The first image is allegedly showing a Chinese J-20 fifth-generation fighter flight testing the long-awaited WS-15 engine have been released, following multiple indications that the new engine is set to enter service by 2025. The WS-15 was previously tested on a number of larger non-combat airframes, and its integration onto a fighter indicates it has reached an advanced stage of development. As is typical for initial tests the fighter used one WS-15 and one older WS-10 engine, as the reliability of the new engine remains uncertain so flying it with an older one provides engine redundancy and allows the fighter to land on the power of the WS-10 if needed. Designed by the Shenyang Aeroengine Research Institute, the WS-15 is to be manufactured by the Xian Aeroengine Corporation and is expected to have greater fuel efficiency and far greater power than its predecessor, providing the J-20 with a much greater endurance and superior flight performance. The engine is expected to make the J-20 the world’s leader among fighters and interceptors in terms of thrust output, at least until the first sixth generation fighters enter service, meaning the engine will have a greater thrust and any other used by a twin-engine fighter. It’s closest competitors are the upcoming Saturn 30 to be used by the Russian Su-57 and possibly the Su-34 fighters, the D-30 used by the MiG-31, and the F119 used by the American F-22.. The most powerful fighter engine and service worldwide today is the F135 which powers the American F-35 single engine fighter, with a number of reports indicating that the WS-15 could rival it in power. 

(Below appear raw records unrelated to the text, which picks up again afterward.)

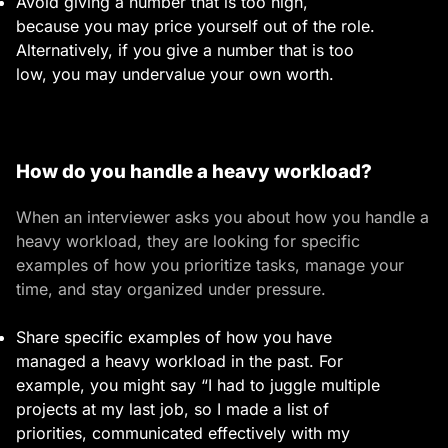
Avoid giving a number that is too high,
because you may price yourself out of the role.
Alternatively, if you give a number that is too
low, you may undervalue your own worth.
How do you handle a heavy workload?
When an interviewer asks you about how you handle a
heavy workload, they are looking for specific
examples of how you prioritize tasks, manage your
time, and stay organized under pressure.
Share specific examples of how you have
managed a heavy workload in the past. For
example, you might say “I had to juggle multiple
projects at my last job, so I made a list of
priorities, communicated effectively with my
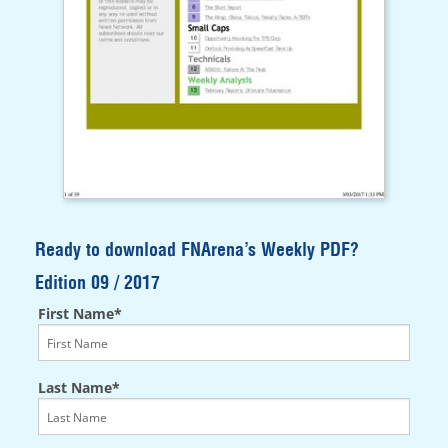
Ready to download FNArena’s Weekly PDF?
Edition 09 / 2017
First Name*
Last Name*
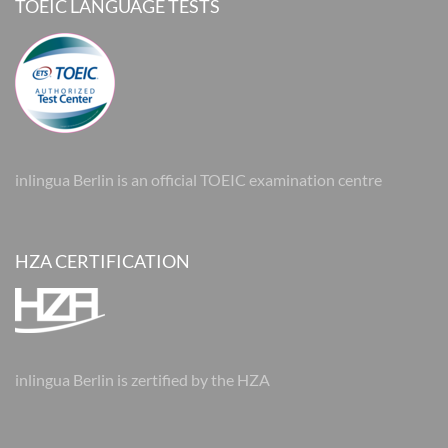
TOEIC LANGUAGE TESTS
inlingua Berlin is an official TOEIC examination centre
HZA CERTIFICATION
inlingua Berlin is zertified by the HZA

Although Chinese military aviation has come to lead the world in a number of areas, its engine technology is still remain behind with the American F119 and F135 and Russian AL-41 all still outperforming any existing Chinese designs. The WS-15 program appears intended to leapfrog these older engines and place China on par with if not ahead of the world leaders. The recent transition to allow J-10 single engine fighters to use indigenous WS-10 engines was a major indicator of their growing perceived reliability, as single engine fighters lack engine redundancy meaning if the WS-10 failed during flight the aircraft would certainly be destroyed. The J-20 itself previously used Russian AL-31 engines developed for the Su-34 strike fighter as a stopgap until the WS-10’s design had been further refined, although the Russian design is still marginally more powerful. Integration of the WS-15 is expected to belatedly allow the J-20 to fly supersonically for sustained periods without using afterburners, providing a capability known as ‘supercruise’ which has been a key requirement for several 21st century fighter programs. 

With new variants of the J-20 integrating thrust vectoring engines for greater low speed manoeuvrability, the WS-15’s increased thrust will further improve this and also facilitate greater high speed manoeuvrability, as well as potentially powering new more formidable sensors. It remains to be seen what other fighters the WS-15 could eventually power, with some speculation that an upcoming fifth generation single engine fighter aimed at export markets could use the same powerplant. The J-20 is one of just two fifth generation fighters fielded at squadron level strength and in production anywhere in the world today alongside the American F-35, although other fifth generation fighter designs including a naval fighter derived from the FC-31 program have been pursued in China. While Chinese combat aviation is considered a fully peer competitor to the United States in terms of avionics, missiles and to some extent even stealth technologies, bridging the gap in engine technologies would be a major step towards complete parity and eventually possibly primacy in the field.